In this study, 8-epiPGF was shown to be more sensitive than the other markers to the variances of oxidative stress. The lipids of the cellular membrane are the primary macromolecules involved in the reactions with the RS, while the proteins and the nucleic acids are involved at a later time. Perhaps this is the reason for the prompt detection of the 8-epiPGF variations.

This study has revealed the short-term impact of laparoscopic surgery on the markers of oxidative stress. Although most of the oxidative stress markers are short-lived, as oxidative stress persists and the redox status is imbalanced, the markers are produced continuously, and even in the earliest periods their variations could be representative of damage or benefit. Studies that investigate oxidative stress in open and laparoscopic surgery for colorectal cancer with later time points and focused on the oncologic outcome are needed in order to better elucidate and confirm this hypothesis.

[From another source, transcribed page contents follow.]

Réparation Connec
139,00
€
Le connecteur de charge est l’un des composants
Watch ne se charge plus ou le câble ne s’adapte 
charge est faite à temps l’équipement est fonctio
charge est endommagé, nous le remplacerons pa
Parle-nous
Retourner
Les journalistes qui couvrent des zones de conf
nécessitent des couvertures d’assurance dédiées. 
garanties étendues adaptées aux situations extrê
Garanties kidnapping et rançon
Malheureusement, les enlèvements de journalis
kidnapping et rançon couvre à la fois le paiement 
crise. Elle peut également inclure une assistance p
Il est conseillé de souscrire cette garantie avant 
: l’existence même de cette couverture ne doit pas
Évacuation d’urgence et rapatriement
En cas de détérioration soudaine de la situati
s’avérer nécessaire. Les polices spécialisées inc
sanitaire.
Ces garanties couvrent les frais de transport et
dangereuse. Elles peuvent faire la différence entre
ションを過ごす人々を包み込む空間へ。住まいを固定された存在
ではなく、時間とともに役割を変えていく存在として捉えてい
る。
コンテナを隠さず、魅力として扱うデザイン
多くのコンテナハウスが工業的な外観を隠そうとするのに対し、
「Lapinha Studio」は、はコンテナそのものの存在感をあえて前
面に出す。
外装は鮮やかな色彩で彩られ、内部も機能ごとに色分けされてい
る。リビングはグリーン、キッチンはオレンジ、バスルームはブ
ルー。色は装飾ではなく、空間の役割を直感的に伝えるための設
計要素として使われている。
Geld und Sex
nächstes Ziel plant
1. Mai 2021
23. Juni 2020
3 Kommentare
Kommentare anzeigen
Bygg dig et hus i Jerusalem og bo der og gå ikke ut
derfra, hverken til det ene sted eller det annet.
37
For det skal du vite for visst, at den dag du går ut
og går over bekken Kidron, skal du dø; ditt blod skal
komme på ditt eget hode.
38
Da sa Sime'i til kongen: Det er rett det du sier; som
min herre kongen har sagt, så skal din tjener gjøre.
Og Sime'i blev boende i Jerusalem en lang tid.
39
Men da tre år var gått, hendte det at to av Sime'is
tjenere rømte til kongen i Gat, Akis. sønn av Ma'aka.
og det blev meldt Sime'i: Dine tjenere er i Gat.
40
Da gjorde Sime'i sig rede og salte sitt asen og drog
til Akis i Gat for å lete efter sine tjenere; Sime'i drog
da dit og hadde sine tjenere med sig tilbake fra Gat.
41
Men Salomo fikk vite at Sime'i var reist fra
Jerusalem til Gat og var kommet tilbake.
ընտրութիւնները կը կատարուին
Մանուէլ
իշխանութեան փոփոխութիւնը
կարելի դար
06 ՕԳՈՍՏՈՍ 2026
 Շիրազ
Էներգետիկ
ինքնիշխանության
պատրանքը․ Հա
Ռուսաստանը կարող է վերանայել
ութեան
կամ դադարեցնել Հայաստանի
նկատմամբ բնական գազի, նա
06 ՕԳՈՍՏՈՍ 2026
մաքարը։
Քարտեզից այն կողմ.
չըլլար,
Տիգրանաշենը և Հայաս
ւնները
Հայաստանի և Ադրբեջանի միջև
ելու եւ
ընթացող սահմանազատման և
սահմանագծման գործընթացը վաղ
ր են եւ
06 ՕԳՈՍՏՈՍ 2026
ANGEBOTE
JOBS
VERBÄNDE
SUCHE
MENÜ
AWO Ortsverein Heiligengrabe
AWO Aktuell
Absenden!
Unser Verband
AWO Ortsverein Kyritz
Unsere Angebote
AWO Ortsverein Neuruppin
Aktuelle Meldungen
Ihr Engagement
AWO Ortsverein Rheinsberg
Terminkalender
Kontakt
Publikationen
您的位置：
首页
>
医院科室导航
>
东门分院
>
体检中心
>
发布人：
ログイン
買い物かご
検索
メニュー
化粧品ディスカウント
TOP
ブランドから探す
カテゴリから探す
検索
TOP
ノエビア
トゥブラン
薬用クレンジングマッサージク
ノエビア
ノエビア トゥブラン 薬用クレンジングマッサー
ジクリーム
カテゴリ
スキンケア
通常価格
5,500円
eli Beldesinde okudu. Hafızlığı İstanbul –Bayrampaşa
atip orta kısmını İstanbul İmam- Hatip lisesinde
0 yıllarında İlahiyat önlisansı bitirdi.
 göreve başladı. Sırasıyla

Certain limitations of the study should be pointed out. Later measurements in the postoperative period until the markers returned to normal levels would have given further details on the course of oxidative stress in each patient group. Control arms with benign colon disease would have showed more clearly the effect of surgical methods on oxidative stress since oncological patients have high baseline levels of oxidative stress. Finally, a longer follow-up of the patients would have revealed whether the observed differences are associated with oncological benefits to the patients.

In conclusion, this study provides evidence that laparoscopic surgery for colorectal cancer is associated with significantly lower oxidative stress compared to open surgery. 8-epiPGF represents the most suitable marker of oxidative stress that is able to define readily the oxidative status of patients who underwent surgery for colorectal cancer.